**DATA FOR ANALYSIS**
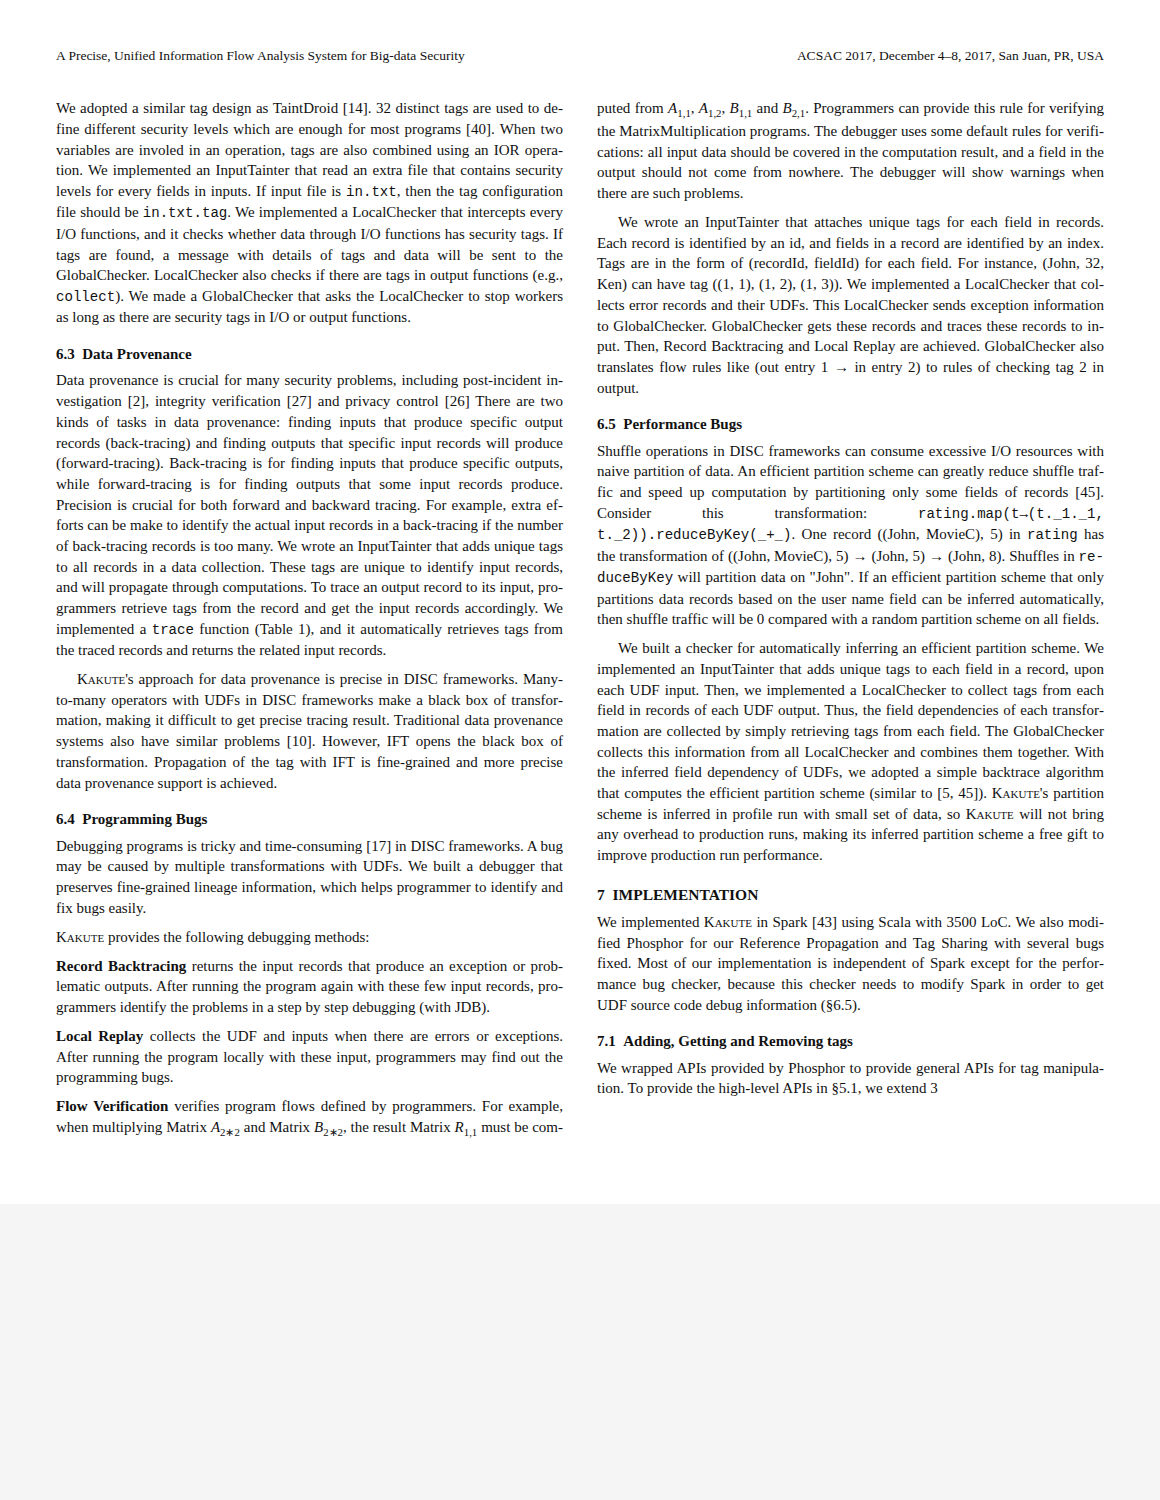A Precise, Unified Information Flow Analysis System for Big-data Security
ACSAC 2017, December 4–8, 2017, San Juan, PR, USA
We adopted a similar tag design as TaintDroid [14]. 32 distinct tags are used to define different security levels which are enough for most programs [40]. When two variables are involed in an operation, tags are also combined using an IOR operation. We implemented an InputTainter that read an extra file that contains security levels for every fields in inputs. If input file is in.txt, then the tag configuration file should be in.txt.tag. We implemented a LocalChecker that intercepts every I/O functions, and it checks whether data through I/O functions has security tags. If tags are found, a message with details of tags and data will be sent to the GlobalChecker. LocalChecker also checks if there are tags in output functions (e.g., collect). We made a GlobalChecker that asks the LocalChecker to stop workers as long as there are security tags in I/O or output functions.
6.3 Data Provenance
Data provenance is crucial for many security problems, including post-incident investigation [2], integrity verification [27] and privacy control [26] There are two kinds of tasks in data provenance: finding inputs that produce specific output records (back-tracing) and finding outputs that specific input records will produce (forward-tracing). Back-tracing is for finding inputs that produce specific outputs, while forward-tracing is for finding outputs that some input records produce. Precision is crucial for both forward and backward tracing. For example, extra efforts can be make to identify the actual input records in a back-tracing if the number of back-tracing records is too many. We wrote an InputTainter that adds unique tags to all records in a data collection. These tags are unique to identify input records, and will propagate through computations. To trace an output record to its input, programmers retrieve tags from the record and get the input records accordingly. We implemented a trace function (Table 1), and it automatically retrieves tags from the traced records and returns the related input records.
Kakute's approach for data provenance is precise in DISC frameworks. Many-to-many operators with UDFs in DISC frameworks make a black box of transformation, making it difficult to get precise tracing result. Traditional data provenance systems also have similar problems [10]. However, IFT opens the black box of transformation. Propagation of the tag with IFT is fine-grained and more precise data provenance support is achieved.
6.4 Programming Bugs
Debugging programs is tricky and time-consuming [17] in DISC frameworks. A bug may be caused by multiple transformations with UDFs. We built a debugger that preserves fine-grained lineage information, which helps programmer to identify and fix bugs easily.
Kakute provides the following debugging methods:
Record Backtracing returns the input records that produce an exception or problematic outputs. After running the program again with these few input records, programmers identify the problems in a step by step debugging (with JDB).
Local Replay collects the UDF and inputs when there are errors or exceptions. After running the program locally with these input, programmers may find out the programming bugs.
Flow Verification verifies program flows defined by programmers. For example, when multiplying Matrix A2∗2 and Matrix B2∗2, the result Matrix R1,1 must be computed from A1,1, A1,2, B1,1 and B2,1. Programmers can provide this rule for verifying the MatrixMultiplication programs. The debugger uses some default rules for verifications: all input data should be covered in the computation result, and a field in the output should not come from nowhere. The debugger will show warnings when there are such problems.
We wrote an InputTainter that attaches unique tags for each field in records. Each record is identified by an id, and fields in a record are identified by an index. Tags are in the form of (recordId, fieldId) for each field. For instance, (John, 32, Ken) can have tag ((1, 1), (1, 2), (1, 3)). We implemented a LocalChecker that collects error records and their UDFs. This LocalChecker sends exception information to GlobalChecker. GlobalChecker gets these records and traces these records to input. Then, Record Backtracing and Local Replay are achieved. GlobalChecker also translates flow rules like (out entry 1 → in entry 2) to rules of checking tag 2 in output.
6.5 Performance Bugs
Shuffle operations in DISC frameworks can consume excessive I/O resources with naive partition of data. An efficient partition scheme can greatly reduce shuffle traffic and speed up computation by partitioning only some fields of records [45]. Consider this transformation: rating.map(t→(t._1._1, t._2)).reduceByKey(_+_). One record ((John, MovieC), 5) in rating has the transformation of ((John, MovieC), 5) → (John, 5) → (John, 8). Shuffles in reduceByKey will partition data on "John". If an efficient partition scheme that only partitions data records based on the user name field can be inferred automatically, then shuffle traffic will be 0 compared with a random partition scheme on all fields.
We built a checker for automatically inferring an efficient partition scheme. We implemented an InputTainter that adds unique tags to each field in a record, upon each UDF input. Then, we implemented a LocalChecker to collect tags from each field in records of each UDF output. Thus, the field dependencies of each transformation are collected by simply retrieving tags from each field. The GlobalChecker collects this information from all LocalChecker and combines them together. With the inferred field dependency of UDFs, we adopted a simple backtrace algorithm that computes the efficient partition scheme (similar to [5, 45]). Kakute's partition scheme is inferred in profile run with small set of data, so Kakute will not bring any overhead to production runs, making its inferred partition scheme a free gift to improve production run performance.
7 IMPLEMENTATION
We implemented Kakute in Spark [43] using Scala with 3500 LoC. We also modified Phosphor for our Reference Propagation and Tag Sharing with several bugs fixed. Most of our implementation is independent of Spark except for the performance bug checker, because this checker needs to modify Spark in order to get UDF source code debug information (§6.5).
7.1 Adding, Getting and Removing tags
We wrapped APIs provided by Phosphor to provide general APIs for tag manipulation. To provide the high-level APIs in §5.1, we extend 3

**WHAT NEEDS TO BE DONE**
All that belongs in your answer is the stretch of entries above from the line with "ACSAC 2017, December" through the line with "Data provenance is crucial", printed exactly.

**TASK SOLUTION**
ACSAC 2017, December 4–8, 2017, San Juan, PR, USA
We adopted a similar tag design as TaintDroid [14]. 32 distinct tags are used to define different security levels which are enough for most programs [40]. When two variables are involed in an operation, tags are also combined using an IOR operation. We implemented an InputTainter that read an extra file that contains security levels for every fields in inputs. If input file is in.txt, then the tag configuration file should be in.txt.tag. We implemented a LocalChecker that intercepts every I/O functions, and it checks whether data through I/O functions has security tags. If tags are found, a message with details of tags and data will be sent to the GlobalChecker. LocalChecker also checks if there are tags in output functions (e.g., collect). We made a GlobalChecker that asks the LocalChecker to stop workers as long as there are security tags in I/O or output functions.
6.3 Data Provenance
Data provenance is crucial for many security problems, including post-incident investigation [2], integrity verification [27] and privacy control [26] There are two kinds of tasks in data provenance: finding inputs that produce specific output records (back-tracing) and finding outputs that specific input records will produce (forward-tracing). Back-tracing is for finding inputs that produce specific outputs, while forward-tracing is for finding outputs that some input records produce. Precision is crucial for both forward and backward tracing. For example, extra efforts can be make to identify the actual input records in a back-tracing if the number of back-tracing records is too many. We wrote an InputTainter that adds unique tags to all records in a data collection. These tags are unique to identify input records, and will propagate through computations. To trace an output record to its input, programmers retrieve tags from the record and get the input records accordingly. We implemented a trace function (Table 1), and it automatically retrieves tags from the traced records and returns the related input records.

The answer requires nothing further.